In a square ABCD, diagonals meet at O. P is a point on BC, such that OB = BP. Show that :

(i) ∠POC = $\Big(22\dfrac{1}{2}\Big)^{°}$

(ii) ∠BDC = 2 ∠POC

(iii) ∠BOP = 3 ∠COP

(i) Let ∠POC = x°.

We know that,

Each interior angle equals to 90°. Diagonals of square bisect the interior angles.

From figure,

⇒ ∠OCP = ∠OBP = $\dfrac{90°}{2}$ = 45°.

We know that,

In a triangle, an exterior angle is equal to sum of two opposite interior angles.

∴ ∠OPB = ∠OCP + ∠POC

⇒ ∠OPB = 45° + x° ………(1)

In △ OBP,

⇒ OB = BP (Given)

⇒ ∠OPB = ∠BOP (Angles opposite to equal sides are equal) ………(2)

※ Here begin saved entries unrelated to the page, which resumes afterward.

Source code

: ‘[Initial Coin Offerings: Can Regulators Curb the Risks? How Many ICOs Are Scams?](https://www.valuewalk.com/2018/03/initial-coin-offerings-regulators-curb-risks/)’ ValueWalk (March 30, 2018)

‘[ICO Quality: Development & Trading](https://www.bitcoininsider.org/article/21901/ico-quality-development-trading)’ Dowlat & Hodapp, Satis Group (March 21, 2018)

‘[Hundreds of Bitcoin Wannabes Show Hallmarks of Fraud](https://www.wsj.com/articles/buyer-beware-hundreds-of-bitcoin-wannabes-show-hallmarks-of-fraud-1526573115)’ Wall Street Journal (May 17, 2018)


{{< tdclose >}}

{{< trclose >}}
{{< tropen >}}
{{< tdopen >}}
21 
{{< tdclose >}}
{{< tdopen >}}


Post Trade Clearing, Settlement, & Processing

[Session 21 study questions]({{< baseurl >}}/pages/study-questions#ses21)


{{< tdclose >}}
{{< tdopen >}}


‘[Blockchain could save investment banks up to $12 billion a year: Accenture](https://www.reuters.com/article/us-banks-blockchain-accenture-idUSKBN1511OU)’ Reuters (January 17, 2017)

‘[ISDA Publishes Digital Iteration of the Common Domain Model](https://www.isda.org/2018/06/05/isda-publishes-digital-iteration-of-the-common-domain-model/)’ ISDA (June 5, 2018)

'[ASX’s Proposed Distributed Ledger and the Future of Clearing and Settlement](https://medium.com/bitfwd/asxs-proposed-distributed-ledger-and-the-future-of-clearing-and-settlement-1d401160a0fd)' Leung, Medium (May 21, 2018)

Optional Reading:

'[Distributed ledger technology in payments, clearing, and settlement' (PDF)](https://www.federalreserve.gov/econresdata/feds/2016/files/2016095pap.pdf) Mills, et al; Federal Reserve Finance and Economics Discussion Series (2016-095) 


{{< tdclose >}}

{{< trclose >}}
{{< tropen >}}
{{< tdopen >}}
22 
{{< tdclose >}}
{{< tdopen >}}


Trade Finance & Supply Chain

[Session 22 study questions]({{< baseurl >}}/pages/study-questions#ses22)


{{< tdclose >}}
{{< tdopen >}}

From equation (1) and (2), we get :

⇒ ∠BOP = 45° + x° …………(3)

We know that,

Diagonals of square are perpendicular to each other.

∴ ∠BOC = 90°

⇒ ∠BOP + ∠POC = 90°

⇒ 45° + x° + x° = 90°

⇒ 2x° = 90° - 45°

⇒ 2x° = 45°

⇒ x° = $\dfrac{45°}{2}$

⇒ x° = $\Big(22\dfrac{1}{2}\Big)^{°}$

⇒ ∠POC = $\Big(22\dfrac{1}{2}\Big)^{°}$.

Hence, proved that ∠POC = $\Big(22\dfrac{1}{2}\Big)^{°}$.

(ii) From figure,

⇒ ∠BDC = 45° (Diagonals of a square bisect the interior angles)

⇒ ∠BDC = 2 × $\Big(22\dfrac{1}{2}\Big)^{°}$

⇒ ∠BDC = 2 × ∠POC

⇒ ∠BDC = 2 ∠POC.

Hence, proved that ∠BDC = 2 ∠POC.

(iii) From equation (3),

⇒ ∠BOP = 45° + x°

⇒ ∠BOP = 45° + 22.5°

⇒ ∠BOP = 67.5°

⇒ ∠BOP = 3 × 22.5°

⇒ ∠BOP = 3 × ∠POC

⇒ ∠BOP = 3 ∠POC.

Hence, proved that ∠BOP = 3 ∠COP.